Replete with narratives about drinking beer on the front porch and heading out to do some “huntin’ and fishin’,” country singer-guitarist Luke Bryan’s music seems tailor-made for summer. Though it's starting to feel like fall, tonight's show at Blossom will undoubtedly retain a summertime vibe as Bryan plays tunes from his back catalog alongside "Knockin' Boots," a poppy track from a forthcoming studio album. (Niesel), 7 p.m., $30-$99.75. Blossom.

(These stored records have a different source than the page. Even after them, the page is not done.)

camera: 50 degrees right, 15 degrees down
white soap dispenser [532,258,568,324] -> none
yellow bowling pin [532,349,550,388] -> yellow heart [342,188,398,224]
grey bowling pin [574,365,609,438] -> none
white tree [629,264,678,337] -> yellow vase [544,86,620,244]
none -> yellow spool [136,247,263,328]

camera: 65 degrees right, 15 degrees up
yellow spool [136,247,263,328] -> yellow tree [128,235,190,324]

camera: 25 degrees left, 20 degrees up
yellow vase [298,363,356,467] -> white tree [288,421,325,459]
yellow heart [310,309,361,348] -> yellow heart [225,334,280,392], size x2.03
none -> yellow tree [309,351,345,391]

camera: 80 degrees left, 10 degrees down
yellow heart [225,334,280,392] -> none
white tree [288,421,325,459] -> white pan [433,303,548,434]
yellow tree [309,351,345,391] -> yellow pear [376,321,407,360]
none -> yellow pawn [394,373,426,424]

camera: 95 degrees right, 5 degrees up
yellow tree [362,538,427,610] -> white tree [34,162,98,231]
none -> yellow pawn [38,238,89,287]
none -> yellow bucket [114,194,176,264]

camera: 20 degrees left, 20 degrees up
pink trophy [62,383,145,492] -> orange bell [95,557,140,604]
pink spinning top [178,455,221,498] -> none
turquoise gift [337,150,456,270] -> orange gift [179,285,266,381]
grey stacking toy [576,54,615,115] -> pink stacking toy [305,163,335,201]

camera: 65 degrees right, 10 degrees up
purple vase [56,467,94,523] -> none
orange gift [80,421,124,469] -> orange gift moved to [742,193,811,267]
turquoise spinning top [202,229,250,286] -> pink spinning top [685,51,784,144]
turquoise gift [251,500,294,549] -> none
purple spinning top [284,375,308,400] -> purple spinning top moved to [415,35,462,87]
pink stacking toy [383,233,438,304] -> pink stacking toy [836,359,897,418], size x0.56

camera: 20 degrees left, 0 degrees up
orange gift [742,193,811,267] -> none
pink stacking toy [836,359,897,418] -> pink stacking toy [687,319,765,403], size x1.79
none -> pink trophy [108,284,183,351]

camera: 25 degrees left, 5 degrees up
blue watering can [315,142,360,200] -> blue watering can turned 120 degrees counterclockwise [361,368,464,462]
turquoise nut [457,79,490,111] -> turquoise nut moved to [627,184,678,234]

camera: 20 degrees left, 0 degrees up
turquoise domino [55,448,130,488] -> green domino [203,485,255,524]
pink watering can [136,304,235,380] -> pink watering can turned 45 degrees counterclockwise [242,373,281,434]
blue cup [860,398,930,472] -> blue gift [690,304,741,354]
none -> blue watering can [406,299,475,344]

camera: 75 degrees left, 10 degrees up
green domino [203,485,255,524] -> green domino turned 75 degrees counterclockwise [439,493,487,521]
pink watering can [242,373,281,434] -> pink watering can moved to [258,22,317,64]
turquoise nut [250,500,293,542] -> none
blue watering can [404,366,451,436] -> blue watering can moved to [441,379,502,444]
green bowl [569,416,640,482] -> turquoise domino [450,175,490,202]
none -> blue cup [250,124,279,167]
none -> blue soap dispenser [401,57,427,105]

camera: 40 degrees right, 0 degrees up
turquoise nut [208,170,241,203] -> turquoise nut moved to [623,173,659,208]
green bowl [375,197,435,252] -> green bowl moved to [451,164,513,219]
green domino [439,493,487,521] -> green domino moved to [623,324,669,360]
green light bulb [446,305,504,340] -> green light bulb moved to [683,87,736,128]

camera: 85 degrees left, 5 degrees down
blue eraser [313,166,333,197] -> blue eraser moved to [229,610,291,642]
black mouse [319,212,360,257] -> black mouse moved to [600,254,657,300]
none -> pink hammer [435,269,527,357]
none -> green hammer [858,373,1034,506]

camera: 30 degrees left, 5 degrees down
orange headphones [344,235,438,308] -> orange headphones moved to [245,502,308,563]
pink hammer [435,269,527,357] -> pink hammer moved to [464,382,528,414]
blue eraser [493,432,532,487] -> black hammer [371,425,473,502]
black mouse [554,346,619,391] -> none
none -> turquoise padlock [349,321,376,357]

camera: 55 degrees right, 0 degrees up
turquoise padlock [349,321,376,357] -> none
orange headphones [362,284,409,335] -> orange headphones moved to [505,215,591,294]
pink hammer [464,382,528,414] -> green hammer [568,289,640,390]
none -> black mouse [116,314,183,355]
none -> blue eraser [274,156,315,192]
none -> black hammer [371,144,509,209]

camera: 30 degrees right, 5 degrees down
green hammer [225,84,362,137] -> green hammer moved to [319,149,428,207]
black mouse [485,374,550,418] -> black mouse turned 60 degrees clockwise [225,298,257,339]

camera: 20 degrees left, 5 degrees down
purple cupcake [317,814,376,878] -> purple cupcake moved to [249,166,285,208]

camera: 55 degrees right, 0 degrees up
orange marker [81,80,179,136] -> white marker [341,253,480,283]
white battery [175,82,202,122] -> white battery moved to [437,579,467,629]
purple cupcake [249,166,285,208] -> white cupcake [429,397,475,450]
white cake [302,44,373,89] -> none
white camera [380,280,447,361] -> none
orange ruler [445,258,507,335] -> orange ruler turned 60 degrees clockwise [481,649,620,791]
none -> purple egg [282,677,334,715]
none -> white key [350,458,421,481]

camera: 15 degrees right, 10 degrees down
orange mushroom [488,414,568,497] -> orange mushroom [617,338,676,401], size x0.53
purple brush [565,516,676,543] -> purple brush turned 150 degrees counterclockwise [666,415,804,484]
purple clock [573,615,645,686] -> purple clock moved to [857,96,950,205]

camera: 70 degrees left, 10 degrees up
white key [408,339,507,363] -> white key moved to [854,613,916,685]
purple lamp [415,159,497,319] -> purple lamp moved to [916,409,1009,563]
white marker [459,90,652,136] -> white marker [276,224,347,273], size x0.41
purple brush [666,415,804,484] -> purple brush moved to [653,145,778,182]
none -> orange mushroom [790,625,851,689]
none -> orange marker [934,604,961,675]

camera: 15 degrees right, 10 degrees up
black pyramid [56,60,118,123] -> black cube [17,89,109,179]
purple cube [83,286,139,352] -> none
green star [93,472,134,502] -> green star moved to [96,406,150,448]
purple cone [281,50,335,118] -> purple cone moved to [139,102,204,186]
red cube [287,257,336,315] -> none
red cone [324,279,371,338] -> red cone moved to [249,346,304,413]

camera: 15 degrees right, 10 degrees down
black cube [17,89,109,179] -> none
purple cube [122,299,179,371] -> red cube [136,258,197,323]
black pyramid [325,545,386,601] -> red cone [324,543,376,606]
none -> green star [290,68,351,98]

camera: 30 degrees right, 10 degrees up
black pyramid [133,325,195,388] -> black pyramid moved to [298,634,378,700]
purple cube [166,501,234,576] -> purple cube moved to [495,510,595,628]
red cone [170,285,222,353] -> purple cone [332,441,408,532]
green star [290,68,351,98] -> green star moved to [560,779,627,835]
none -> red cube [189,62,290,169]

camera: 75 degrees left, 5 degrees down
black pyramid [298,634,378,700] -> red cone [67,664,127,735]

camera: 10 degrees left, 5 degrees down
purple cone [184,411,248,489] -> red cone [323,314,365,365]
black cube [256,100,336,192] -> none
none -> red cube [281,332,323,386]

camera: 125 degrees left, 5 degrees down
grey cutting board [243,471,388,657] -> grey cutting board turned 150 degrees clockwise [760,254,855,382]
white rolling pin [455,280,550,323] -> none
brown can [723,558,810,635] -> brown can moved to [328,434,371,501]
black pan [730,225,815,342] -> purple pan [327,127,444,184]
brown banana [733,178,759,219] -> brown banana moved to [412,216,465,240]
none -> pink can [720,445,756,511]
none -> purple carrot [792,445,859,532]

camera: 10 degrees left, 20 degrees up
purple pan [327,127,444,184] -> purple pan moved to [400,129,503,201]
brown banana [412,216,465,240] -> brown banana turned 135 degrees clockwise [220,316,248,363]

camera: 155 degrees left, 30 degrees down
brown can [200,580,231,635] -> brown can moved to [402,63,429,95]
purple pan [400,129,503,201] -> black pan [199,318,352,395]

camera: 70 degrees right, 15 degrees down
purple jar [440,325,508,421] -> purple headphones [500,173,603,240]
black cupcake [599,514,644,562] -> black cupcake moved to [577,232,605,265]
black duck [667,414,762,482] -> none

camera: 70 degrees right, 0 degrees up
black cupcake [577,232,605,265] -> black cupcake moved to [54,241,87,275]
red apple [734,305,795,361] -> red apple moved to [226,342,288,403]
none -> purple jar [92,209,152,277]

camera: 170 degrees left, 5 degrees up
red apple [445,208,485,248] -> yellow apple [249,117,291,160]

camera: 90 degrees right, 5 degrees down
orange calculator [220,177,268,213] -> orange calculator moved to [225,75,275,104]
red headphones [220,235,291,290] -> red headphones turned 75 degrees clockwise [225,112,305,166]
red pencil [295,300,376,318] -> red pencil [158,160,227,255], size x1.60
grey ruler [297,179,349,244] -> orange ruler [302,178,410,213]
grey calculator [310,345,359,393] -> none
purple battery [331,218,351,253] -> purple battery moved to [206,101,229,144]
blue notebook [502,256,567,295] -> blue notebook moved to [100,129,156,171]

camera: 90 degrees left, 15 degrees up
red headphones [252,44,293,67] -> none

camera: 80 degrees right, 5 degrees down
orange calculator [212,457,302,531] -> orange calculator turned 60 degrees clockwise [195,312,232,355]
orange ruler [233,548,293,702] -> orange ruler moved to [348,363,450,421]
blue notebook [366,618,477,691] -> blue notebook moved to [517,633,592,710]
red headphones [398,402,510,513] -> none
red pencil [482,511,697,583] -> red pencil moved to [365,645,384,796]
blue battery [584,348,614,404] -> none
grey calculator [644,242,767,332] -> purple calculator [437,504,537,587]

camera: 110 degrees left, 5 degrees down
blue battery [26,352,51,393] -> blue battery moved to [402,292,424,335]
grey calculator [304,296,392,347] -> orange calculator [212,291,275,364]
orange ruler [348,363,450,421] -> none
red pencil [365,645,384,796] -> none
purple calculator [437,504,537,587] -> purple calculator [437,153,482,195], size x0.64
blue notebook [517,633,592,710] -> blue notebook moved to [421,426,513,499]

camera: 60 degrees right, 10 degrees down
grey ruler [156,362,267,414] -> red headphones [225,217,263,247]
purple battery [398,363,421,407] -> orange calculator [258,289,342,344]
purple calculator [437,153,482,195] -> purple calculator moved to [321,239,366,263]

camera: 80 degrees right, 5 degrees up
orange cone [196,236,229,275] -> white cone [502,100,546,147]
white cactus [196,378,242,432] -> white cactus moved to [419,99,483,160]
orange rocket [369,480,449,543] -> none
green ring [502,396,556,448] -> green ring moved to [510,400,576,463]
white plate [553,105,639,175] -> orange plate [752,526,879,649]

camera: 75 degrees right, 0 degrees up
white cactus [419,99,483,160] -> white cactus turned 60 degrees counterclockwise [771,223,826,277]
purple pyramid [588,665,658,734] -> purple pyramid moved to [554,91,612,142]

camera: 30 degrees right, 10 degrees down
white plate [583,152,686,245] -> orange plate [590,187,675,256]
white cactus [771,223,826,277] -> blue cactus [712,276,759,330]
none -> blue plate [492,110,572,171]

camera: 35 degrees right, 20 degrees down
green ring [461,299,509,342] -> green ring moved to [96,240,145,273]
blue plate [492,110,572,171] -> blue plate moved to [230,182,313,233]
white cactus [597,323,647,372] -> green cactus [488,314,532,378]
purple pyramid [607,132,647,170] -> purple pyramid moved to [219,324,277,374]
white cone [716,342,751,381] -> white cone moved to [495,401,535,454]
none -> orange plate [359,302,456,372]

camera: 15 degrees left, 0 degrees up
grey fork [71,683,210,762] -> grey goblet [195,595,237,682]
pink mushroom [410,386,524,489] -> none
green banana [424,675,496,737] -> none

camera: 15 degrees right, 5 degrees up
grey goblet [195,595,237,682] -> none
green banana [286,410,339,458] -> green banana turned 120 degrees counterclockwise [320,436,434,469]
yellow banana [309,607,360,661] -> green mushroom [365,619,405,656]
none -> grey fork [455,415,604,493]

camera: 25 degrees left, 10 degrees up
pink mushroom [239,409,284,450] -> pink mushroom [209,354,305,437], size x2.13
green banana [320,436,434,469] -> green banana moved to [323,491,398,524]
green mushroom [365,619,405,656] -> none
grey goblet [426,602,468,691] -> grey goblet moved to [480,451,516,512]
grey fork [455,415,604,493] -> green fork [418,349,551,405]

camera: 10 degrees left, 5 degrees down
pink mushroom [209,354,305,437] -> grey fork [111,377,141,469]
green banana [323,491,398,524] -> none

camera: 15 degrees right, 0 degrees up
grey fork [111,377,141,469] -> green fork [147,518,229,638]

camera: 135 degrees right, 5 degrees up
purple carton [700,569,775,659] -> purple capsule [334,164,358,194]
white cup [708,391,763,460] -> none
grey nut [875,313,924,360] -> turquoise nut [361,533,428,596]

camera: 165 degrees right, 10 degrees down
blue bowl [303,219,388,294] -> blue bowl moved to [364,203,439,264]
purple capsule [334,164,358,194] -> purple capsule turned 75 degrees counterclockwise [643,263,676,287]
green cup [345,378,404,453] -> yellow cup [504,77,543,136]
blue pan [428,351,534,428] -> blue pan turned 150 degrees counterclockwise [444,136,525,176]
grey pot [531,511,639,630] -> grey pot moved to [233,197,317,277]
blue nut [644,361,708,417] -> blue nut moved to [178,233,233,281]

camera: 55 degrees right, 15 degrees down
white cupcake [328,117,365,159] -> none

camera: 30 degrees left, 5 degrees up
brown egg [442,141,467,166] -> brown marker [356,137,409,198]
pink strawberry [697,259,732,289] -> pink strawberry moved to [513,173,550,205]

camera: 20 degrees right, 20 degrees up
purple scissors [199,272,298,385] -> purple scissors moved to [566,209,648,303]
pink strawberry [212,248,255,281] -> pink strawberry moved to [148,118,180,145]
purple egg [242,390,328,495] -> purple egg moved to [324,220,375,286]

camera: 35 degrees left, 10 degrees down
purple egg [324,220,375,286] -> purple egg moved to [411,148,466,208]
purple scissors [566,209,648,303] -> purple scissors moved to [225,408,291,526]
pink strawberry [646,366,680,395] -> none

C.W. Stoneking/The Torments

Southern American music has always figured heavily into singer-songwriter C.W. Stoneking’s music, a blend of American roots, blues, and New Orleans Jazz with elements of early rock ’n’ roll, country and calypso. Following an Australian tour together last year, Queens of the Stone Age’s Josh Homme teamed up with Stoneking for a Christmas Charity duet of “Silent Night” and interviewed him on Episode #36 of his Beats 1 show The Alligator Hour. Jack White also featured Stoneking on his 2018 album Boarding House Reach. Stoneking continues to tour in support of his 2014 LP Gon’ Boogaloo, an album of primitive blues tunes that sounds as if it were recorded in another era. (Niesel), 9 p.m. Grog Shop.


The Long Ryders/Joe Nolan

A psychedelic country band that was popular in its Los Angeles hometown in the early '80s, the Long Ryders put out a couple of influential albums before disbanding in 1987. The group has reformed on occasion since its dissolution and just reissued Psychedelic Country Soul, its first album of new material in 33 years, earlier this year. The disc kicks off with the Byrds-like "Greenville," a foot-stomping song that features harmony vocals and driving guitars, and serves as a solid return to form. (Niesel), 8 p.m., $20 ADV, $22 DOS. Beachland Ballroom.

The Struts/JJ Wilde

Struts frontman Luke Spiller has always approached his shows with an endless pool of energy. The bigger-budget productions for a couple thousand fans have made him take himself a bit more seriously; however, Spiller now performs “a bit more sober” than he did when no one knew his name. The Struts wrapped up June by releasing a cover of David Bowie and Mick Jagger’s “Dancing in the Street.” The band put its glam-rock spin on the track, replacing the horns with calculated guitar riffs. Spiller’s dramatic vocal runs made the interpretation easily recognizable. Some modern acts shy away from filling the shoes of legends, but not Spiller. Expect him to deliver Freddie Mercury-style moves at tonight's show. (Halle Weber) 8 p.m., $30.50 ADV/$35 DOS. House of Blues.

Rufus Wainwright

Blending intellect with humor and wild passion with thoughtfulness, the truly charismatic Rufus Wainwright expands the singer-songwriter realm. On one recent album, Out of the Game, Wainwright writes about his struggles with feeling like an outcast because of his strong classical background. It’s understandable. He’s already premiered an opera back in 2009. And while Out of the Game is certainly more danceable than his previous records, tracks like “Candles” and “Montauk” bring out his classic elegance with stunning melodic movement. Since he’s often simultaneously the smartest and sassiest man in the room, it’s no wonder Elton John refers to him as “the greatest songwriter on the planet.” (Patrick Stoops) 7:30 p.m. Music Box Supper Club.